I think that rationality is important. However, I recently learned about the significance of emotion and intuition, and that they are almost inexorably linked with rationality. On their Mixed Mental Arts podcast, Bryan Callen and Hunter Maats helped me understand this by discussing research by scientists like Jonathan Haidt and David Sloan Wilson. To summarize and simplify my perception of the science, our rational decisions are influenced by our intuitions. So for the most part, it seems like our emotional impulses make us think we’re behaving rationally, while we really are rationalizing our preconceptions. I’m not a neuroscientist or a psychologist, and I don’t play one on the internet. But this is apparently how the link between reason and emotion works.
In Malcolm Gladwell’s book called Blink, he helps explain how intuition works. Basically, when we get that gut feeling, we shouldn’t ignore it. We should listen to it most of the time. It’s part of the fast thinking that Daniel Kahneman talks about in his book called Thinking, Fast and Slow. Both fast, intuitive cognition, and the slow, more rational type are important. The latter can help us make long term decisions and analyze complex issues. Fast thought helps us perform actions like catching a ball when someone throws it at us. There’s no time to carefully consider what to do. We just react. However, these two kinds of cognition are not as separate as we might believe. Our fast thinking informs our slow thought.
This is one of the ways that Gladwell explains intuition in Blink: When we sense something without any rational explanation, we aren’t necessarily experiencing some weird, magical event. Our minds aren’t just playing tricks on us. Often, our brains are processing information more quickly than we can comprehend it. A few examples that Gladwell uses are firefighters and police officers. In those with abundant experience, they can notice relevant factors so quickly in certain situations that they anticipate events before contemplating the reasons. Firefighters can seem to sense that a wall is about to collapse from fire damage. This is because their trained brains notice clues like the distinct smell of a fire about to take down a structure, or the bottom of the wall burning faster than the top. They can process this and ample other information long before their conscious minds understand the danger. By the same token, cops can appear to sense when a suspect is about to pull out a gun. Their experienced brains can rapidly process information such as subtle changes in facial expressions and body language when someone is about to shoot at them.

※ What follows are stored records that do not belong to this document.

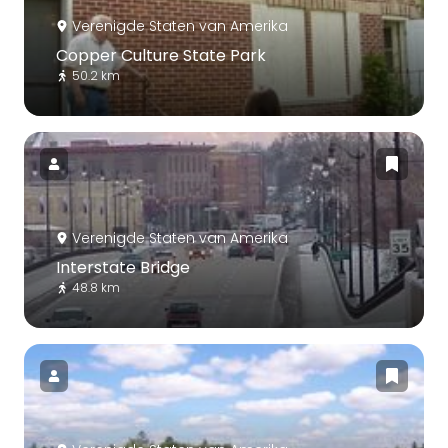
Verenigde Staten van Amerika
Copper Culture State Park
50.2 km
Verenigde Staten van Amerika
Interstate Bridge
48.8 km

In a book called The Gift of Fear, Gavin de Becker explains how useful intuition can be. He talks about how the enlightenment has taught us to ignore our intuitions. But this is a huge mistake. They apparently played a large evolutionary role because they allowed us to sense danger. When you’re at the risk of being killed by predators much more than we are in our civilized societies, it makes sense to be able to anticipate threats, right?
This is how intuition can literally save your life, and why particularly, women could be protected from violent men if they paid attention to their gut feelings: Our intuitions are not always correct, but the majority of the time, we can rely on them for important information. One example that de Becker uses in his book is a woman getting into an elevator with a man. If she senses danger, she’ll often step into the isolated metal box anyway, assuming that her intuitions can’t be trusted. This might be exacerbated if the woman is white, and the guy happens to be black or any other minority, because she might not want to be seen as racist. Obviously, there are white criminals. But regardless of the person’s race, the woman’s gut feeling is likely warning her that the man wants to harm her. So she’ll get into the elevator, and because she didn’t listen to her intuitions, she might end up getting mugged, raped, or even murdered. In this scenario, it all could have been avoided if she had just listened to her gut.

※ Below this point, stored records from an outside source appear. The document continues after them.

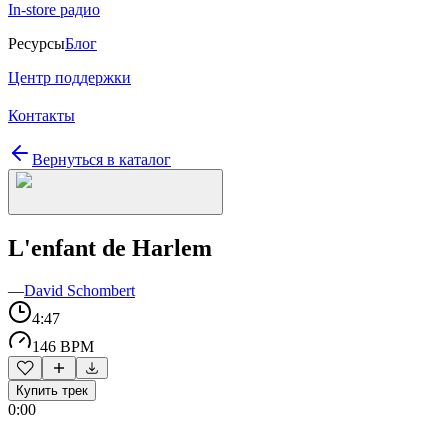
In-store радио
Ресурсы
Блог
Центр поддержки
Контакты
Вернуться в каталог
L'enfant de Harlem
—
David Schombert
4:47
146 BPM
Купить трек
0:00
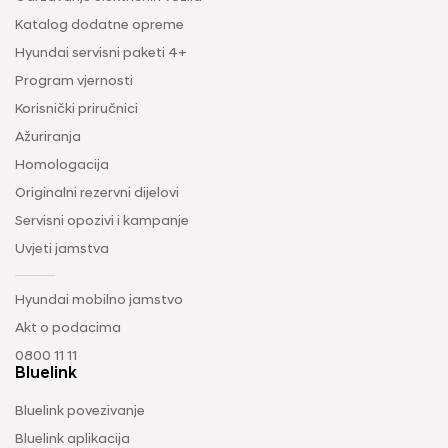
Katalog dodatne opreme
Hyundai servisni paketi 4+
Program vjernosti
Korisnički priručnici
Ažuriranja
Homologacija
Originalni rezervni dijelovi
Servisni opozivi i kampanje
Uvjeti jamstva
Hyundai mobilno jamstvo
Akt o podacima
0800 11 11
Bluelink
Bluelink povezivanje
Bluelink aplikacija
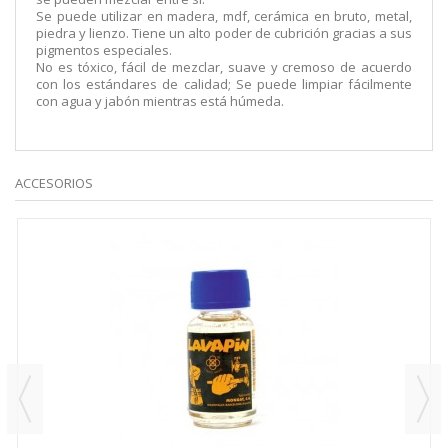
Se puede utilizar en madera, mdf, cerámica en bruto, metal,
piedra y lienzo.
Tiene un alto poder de cubrición gracias a sus
pigmentos especiales.
No es tóxico, fácil de mezclar, suave y cremoso de acuerdo
con los estándares de calidad;
Se puede limpiar fácilmente
con agua y jabón mientras está húmeda.
ACCESORIOS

Of course, this isn’t exclusive to women. Men have undoubtedly had similar experiences. If I’m walking down a dark alley late at night, and a shady looking guy approaches me who turns off alarm bells in my body, I should pay attention to them. I could easily think that my mind is playing tricks on me. But these warning signs are likely happening for crucial reasons. I should turn around and walk the other way. I might be wrong, but doing so would probably help prevent me from getting attacked. The man could have a knife, gun, or some kind of other weapon too. Or he might be high on crystal meth and emotionally unstable. So even if I wanted to display my bravado by pretending that I’m Jason Statham in one of his movies, it probably would be a bad idea.
For at least a few years, I essentially worshipped rationality, seeing it as far more important than anything else. But recently, I have come to understand that life is not that simple. I’ve learned about the inexorable links between reason and emotion, and the importance of intuition. I continue to gain a better comprehension of the details, reasons behind these conclusions, and evolutionary explanations. However, this doesn’t mean that rationality should get thrown out the window. As Daniel Kahneman says, both fast and slow thinking, which include intuition and rationality, are important. But they are more interconnected than we might think. While the enlightenment greatly benefited society, I think that we should re-learn how to listen to our emotions and intuitions. It can save our lives.